与える回数は、1日に4回ほどが目安です。
一度に与える量は、稚魚が数分以内に食べきれる程度に調整します。稚魚はまだ餌を食べることに慣れていないうえ、ブラインシュリンプは一定時間動き回るため、食べきるまでに少し時間がかかることもあります。
そのため、最初のうちは様子を見ながら量を調整し、「このくらいがちょうどいい」という感覚をつかんでいくことが重要です。
とはいえ、多少多めに与えてしまっても大きな心配はありません。稚魚は非常に食欲旺盛なので、余った分もきちんと食べてくれることがほとんどです。
沸かし方と与え方まとめ
ブラインシュリンプの沸かし方と与え方まとめ
ブラインシュリンプの孵化には、エアレーションを使わない「皿式」と、エアレーションを使う「ペットボトル式」の2つの方法があります。
- 皿式:準備が簡単で手軽に始められますが、一度に孵化できる量は少なめです。少数の稚魚を育てている場合におすすめです。
- ペットボトル式:エアレーションの準備やペットボトルの加工が必要ですが、一度に大量のブラインシュリンプを孵化させることができます。多くの稚魚を育てている場合に適しています。
水温が高いほど孵化は早まり、28度前後であれば約24時間で孵化します。加温にはLED照明の熱や日光を利用する方法もありますが、安定した加温が難しい場合は時間に余裕を持って孵化を待ちましょう。

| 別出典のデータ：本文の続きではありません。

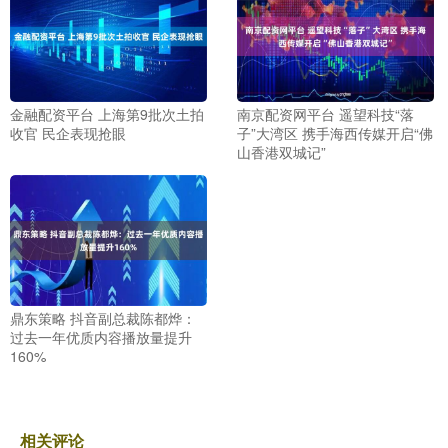
金融配资平台 上海第9批次土拍
南京配资网平台 遥望科技“落
收官 民企表现抢眼
子”大湾区 携手海西传媒开启“佛
山香港双城记”
鼎东策略 抖音副总裁陈都烨：
过去一年优质内容播放量提升
160%
相关评论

孵化したブラインシュリンプを稚魚に与える際には、濃い塩水に浸っているため、直接与えるのではなく、ろ紙(お茶パックなど)を使って塩分をしっかり落とす必要があります。
塩分除去の流れ
1. ブラインシュリンプをろ紙に受ける
2. 飼育水を上から注いで塩分を洗い流す
3. ろ紙ごと飼育水に浸してから与える
与える量は、稚魚が数分で食べきれる程度に抑え、1日に4回ほどに分けて与えるのが理想的です。ブラインシュリンプは孵化してから時間が経つと栄養価が落ちるため、遅くとも孵化から2日以内に使い切るようにしましょう。